Terrell continues to blame those transactions for the horrible injuries police inflicted on a sleeping baby. "The information we had from our confidential informant was there was no children in the home," he told WXIA, the NBC station in Atlanta. "We always ask; that determines how we enter the house and the things we do…. Did we go by our training, did we go by the intelligence? Given the same set of circumstances, with the same information dealing with a subject who has known gun charges on him, who is selling meth, they would go through the same procedures…Nothing would change….Had no way of knowing the child was in the house. The little baby [who] was in there didn't deserve this. These drug dealers don't care."
Terrell, by contrast, cares so much about the psychoactive substances his neighbors consume that he is willing to endanger the lives of innocent bystanders in his vain attempt to stop people from getting high.
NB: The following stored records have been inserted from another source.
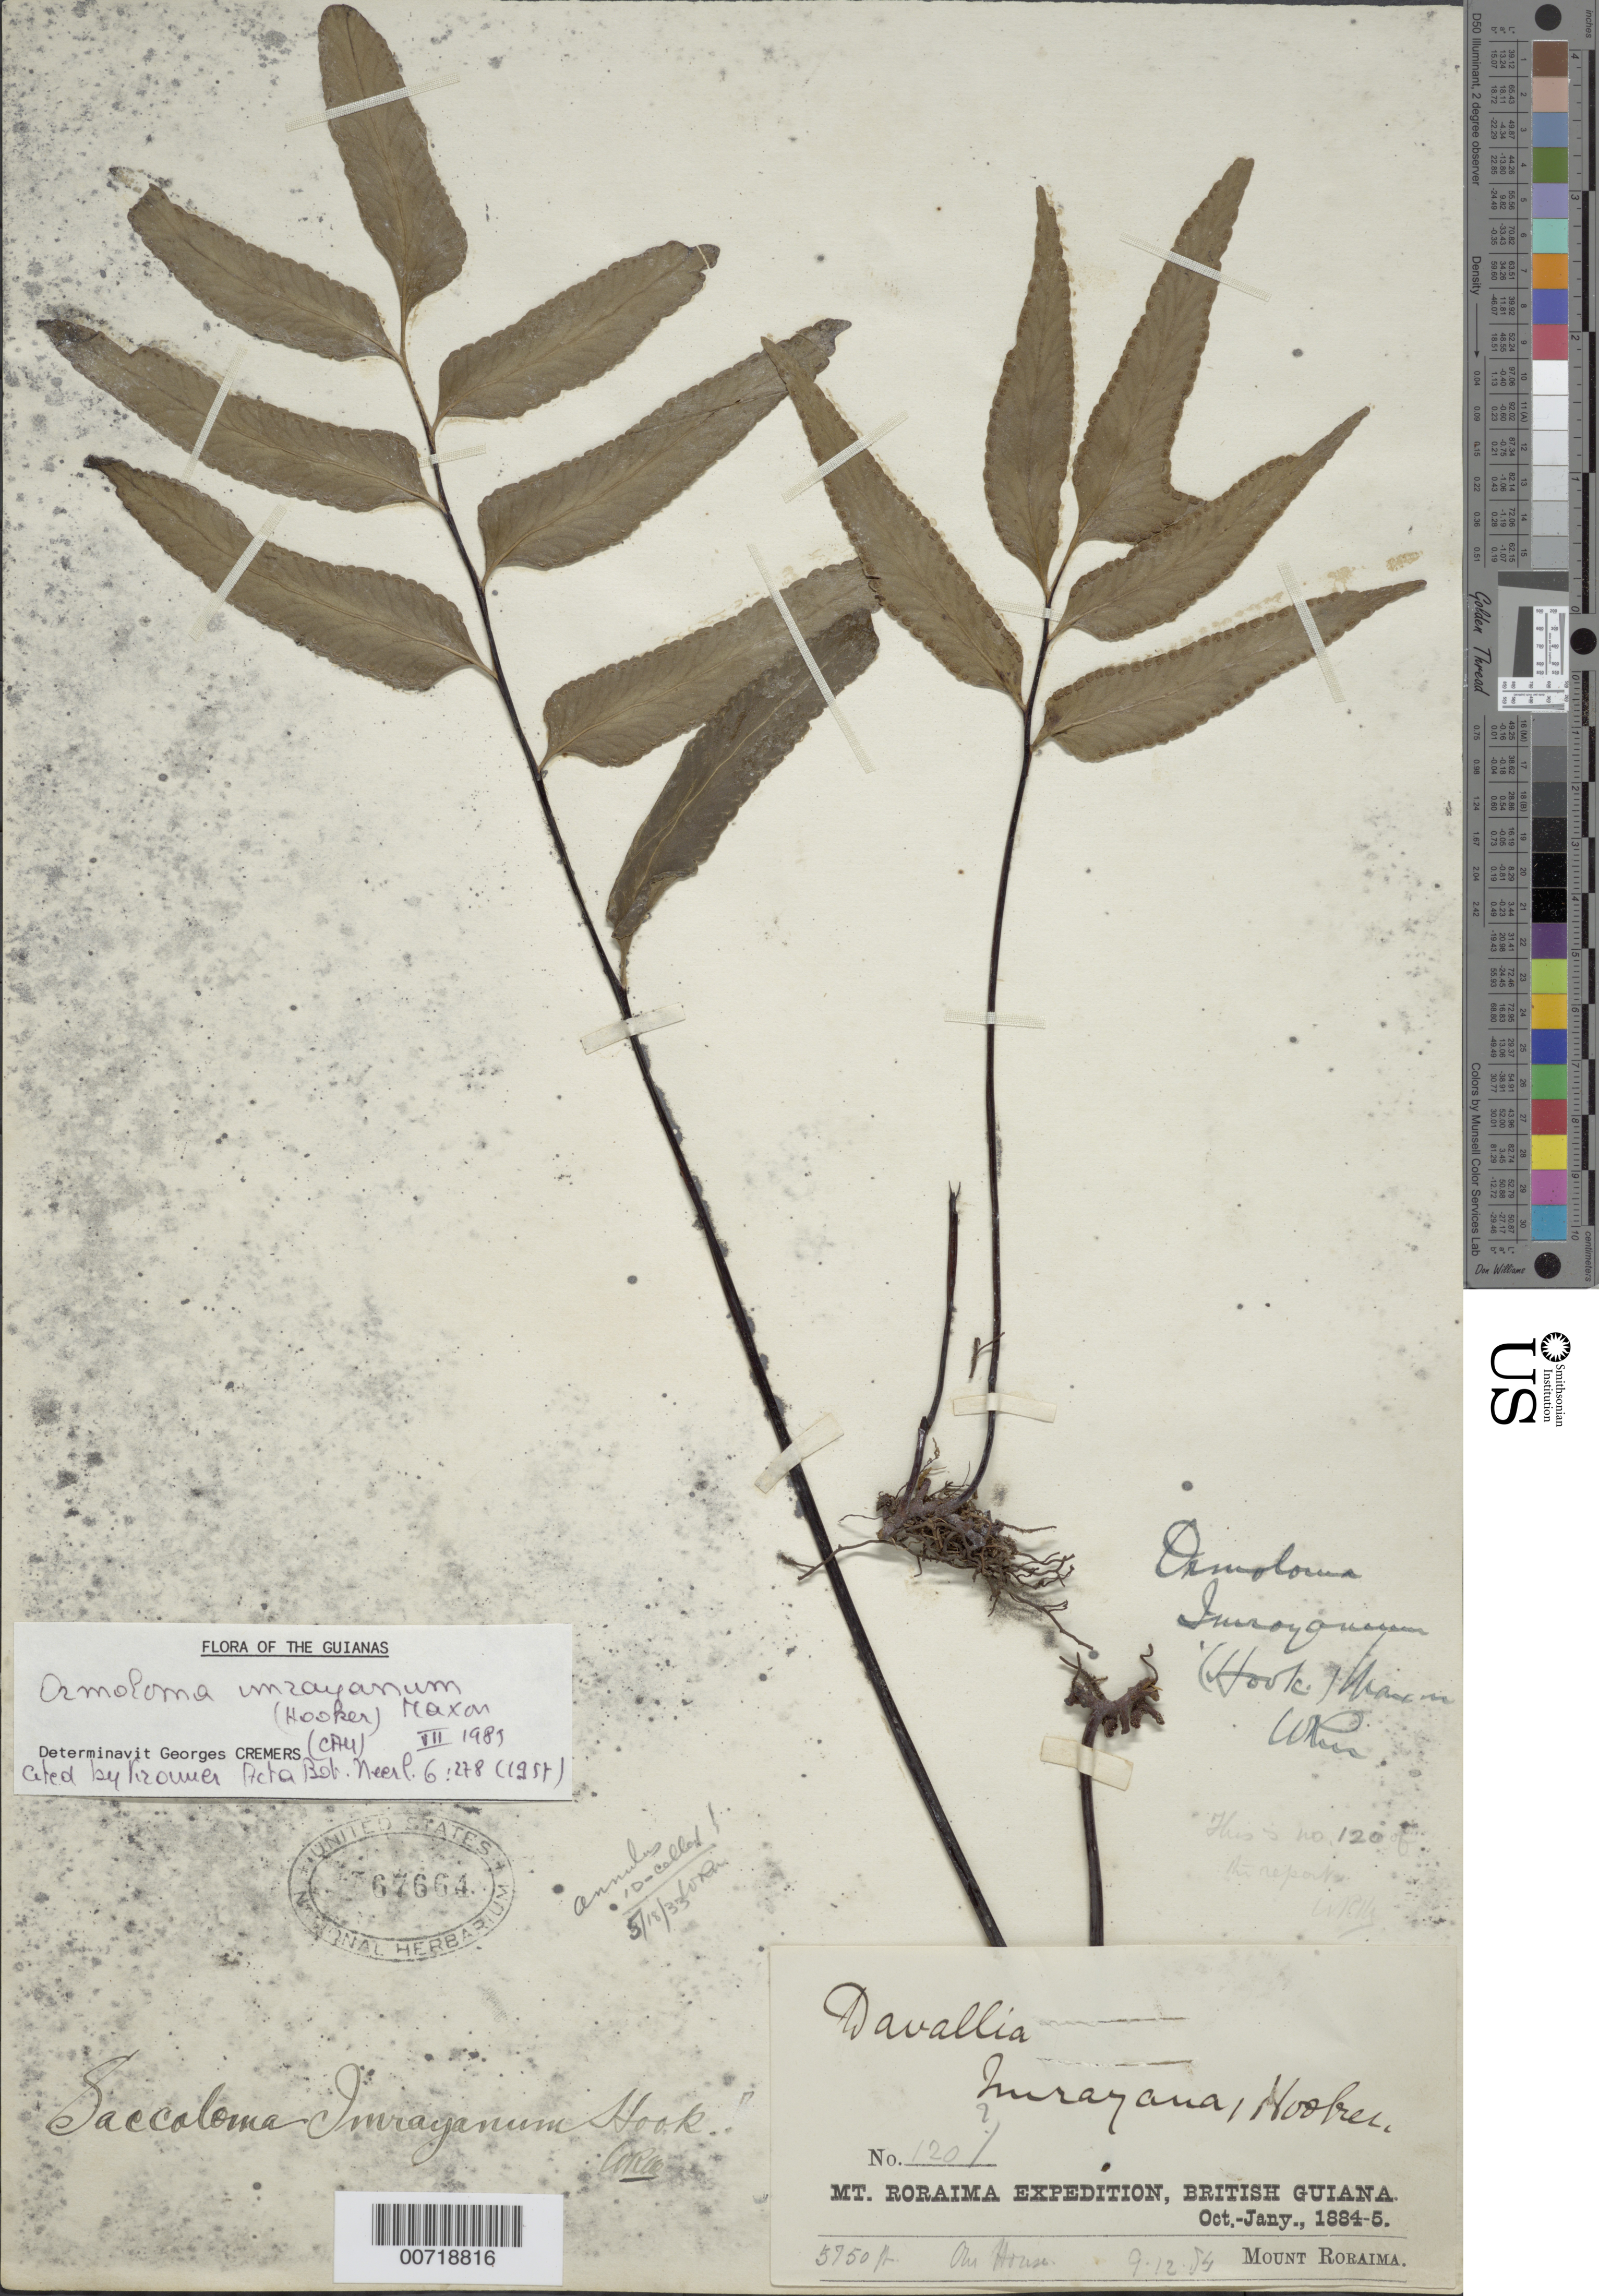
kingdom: Plantae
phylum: Tracheophyta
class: Polypodiopsida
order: Polypodiales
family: Lindsaeaceae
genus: Lindsaea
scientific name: Lindsaea imrayana comb. ined.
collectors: E. F. im Thurn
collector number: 120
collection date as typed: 9 December 1884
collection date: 1884-12-09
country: Guyana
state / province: Cuyuni-Mazaruni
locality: Mt. Roraima, "Our House"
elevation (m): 1753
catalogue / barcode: US 67664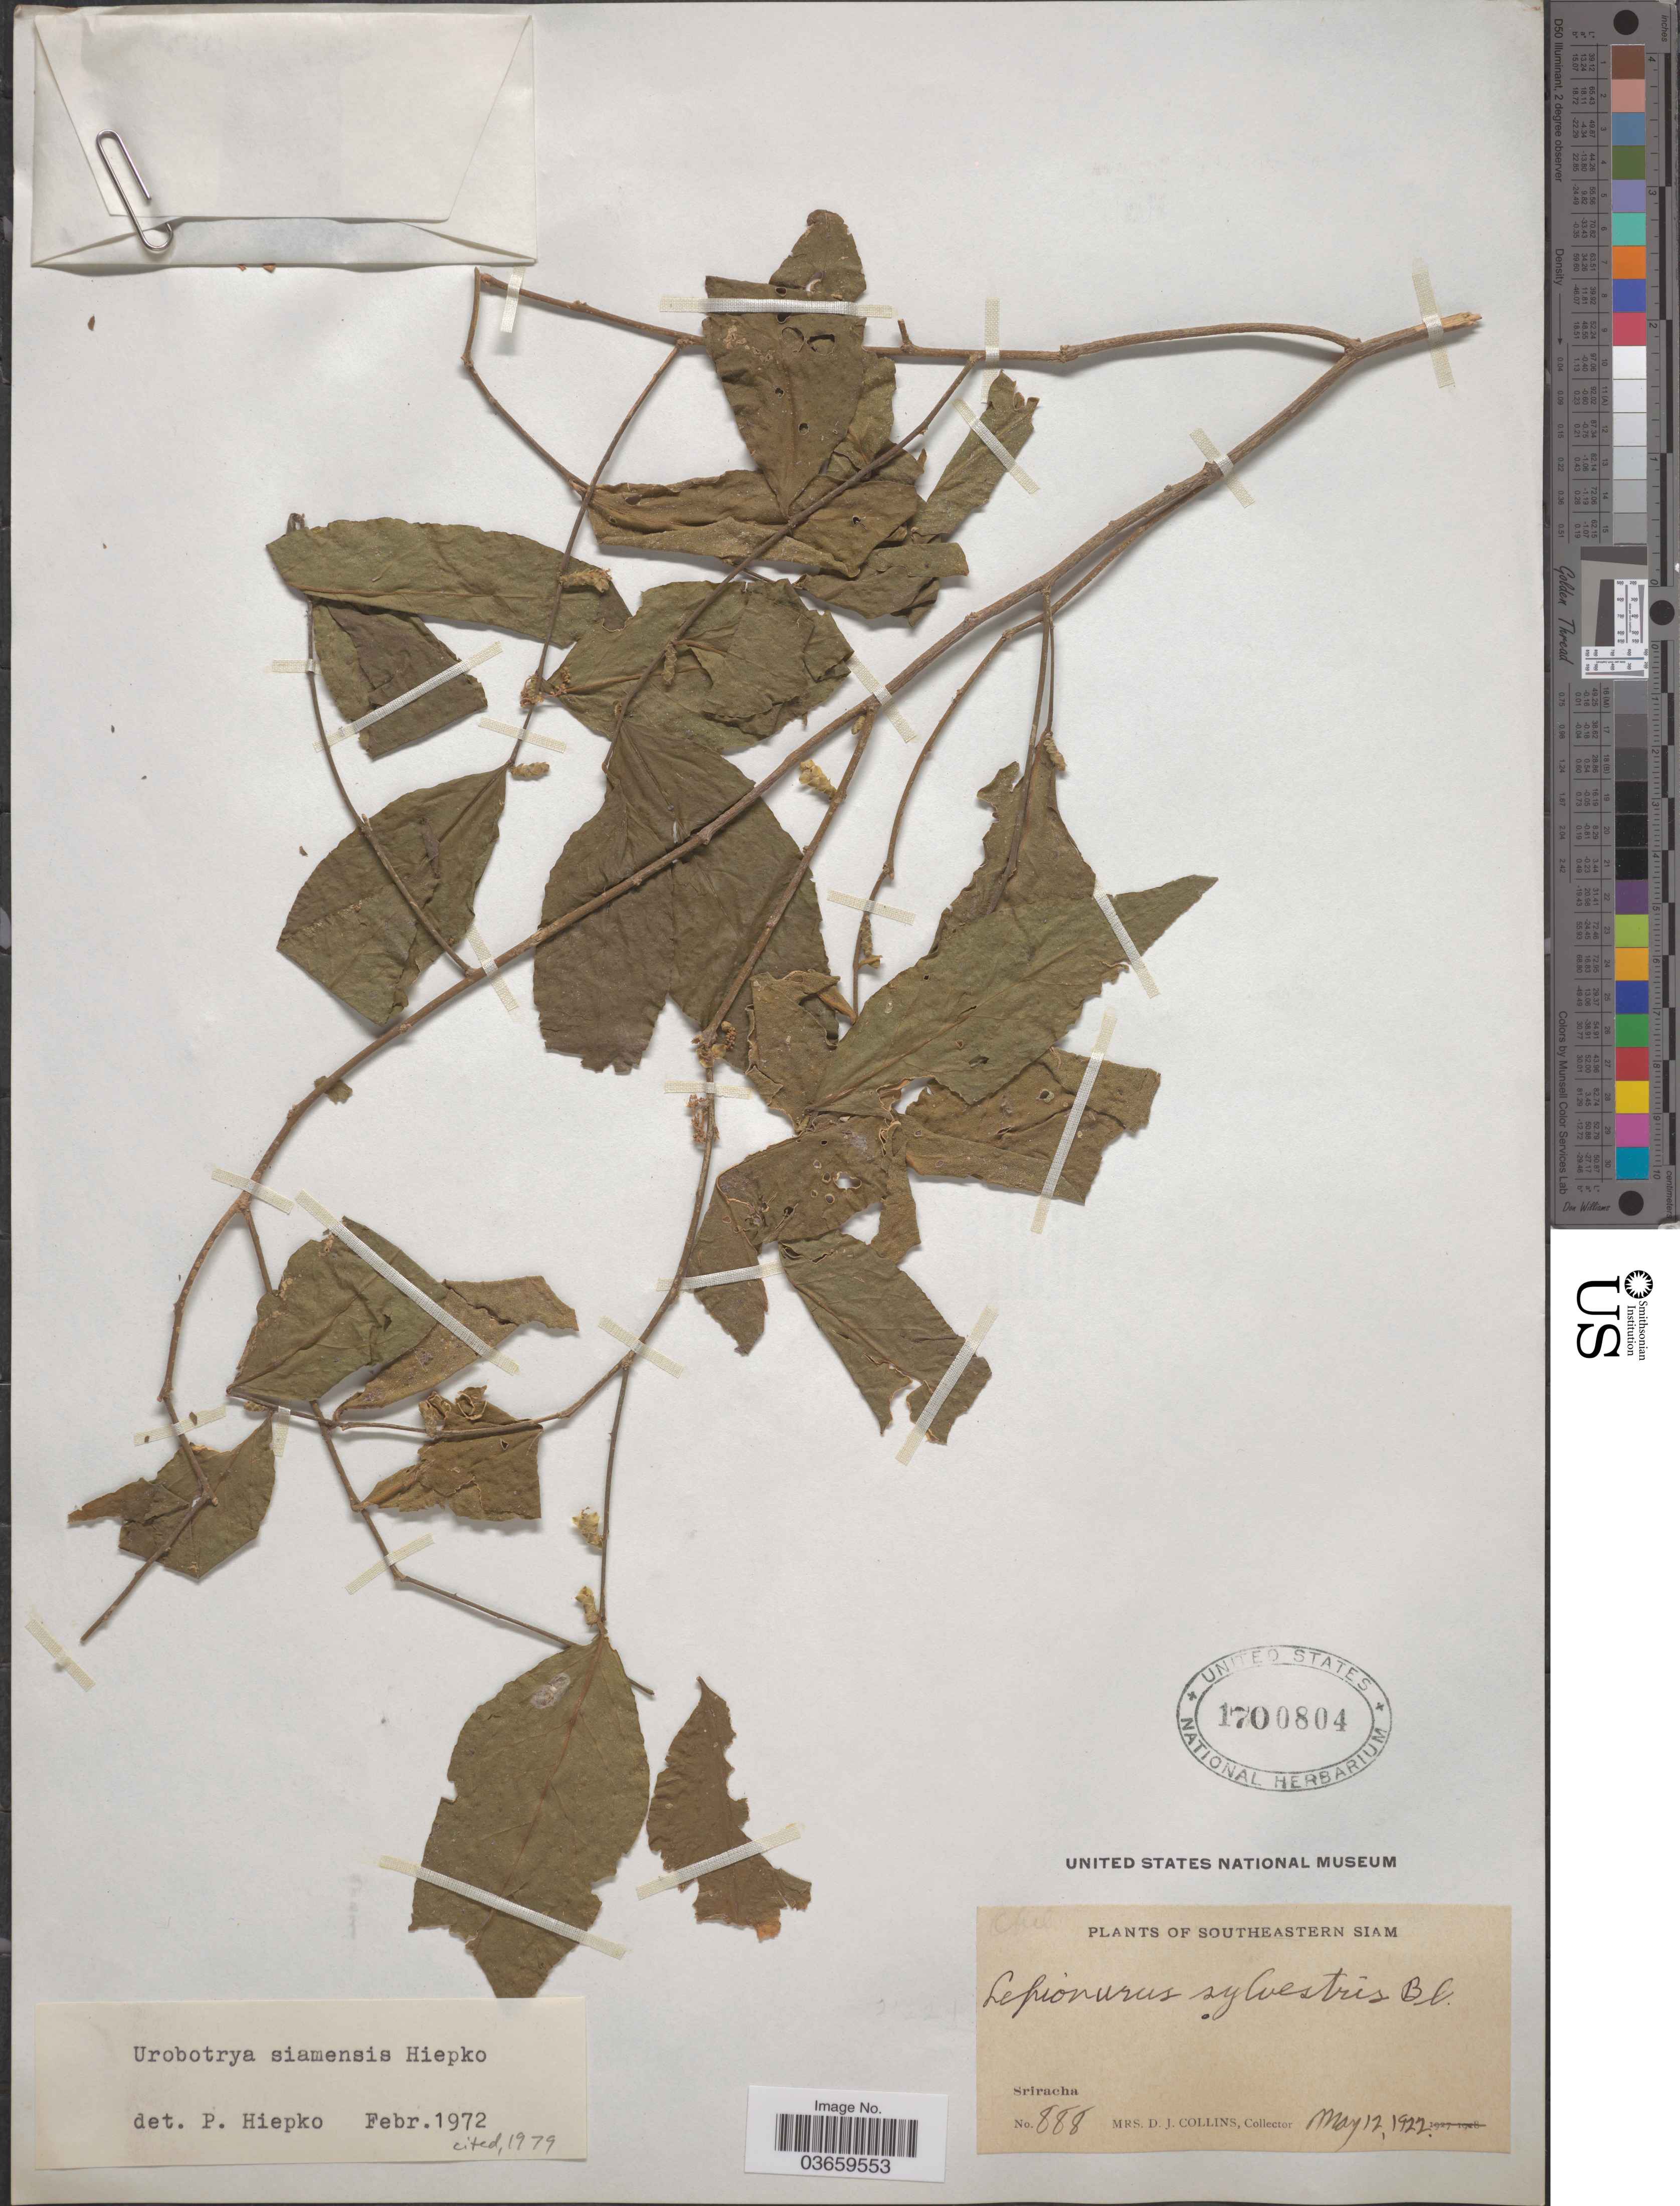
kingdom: Plantae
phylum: Tracheophyta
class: Magnoliopsida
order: Santalales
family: Opiliaceae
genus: Urobotrya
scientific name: Urobotrya siamensis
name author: Hiepko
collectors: Mrs. D. J. Collins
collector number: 888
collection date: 1922-05-12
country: Thailand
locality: Southeastern Siam. Sriracha.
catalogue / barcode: US 1700804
If Terrell cared a little less, Bounkham would be home with his parents instead of clinging to life in a hospital.
Update: The Atlanta Journal-Constitution reports that doctors who wanted to repair the chest wound Bounkham suffered during the raid have delayed the surgery planned for today because of the boy's "worsening health." The family's lawyer says "his fevers have been spiking" and "he is not out of the woods yet."
Update II: At a prayer vigil for Bounkham today, Marcus Coleman of the National Action Network said "the children [and] the father, on a daily basis, play out in the front yard at this residence." He added that in front of the door through which police entered was a minivan with four child seats and pictures of the children on the dashboard. "The sheriff gave a message saying that the one to blame for this incident is the individual that was selling narcotics," Coleman said. "What we come to tell him today is that the one to blame is you and your police department."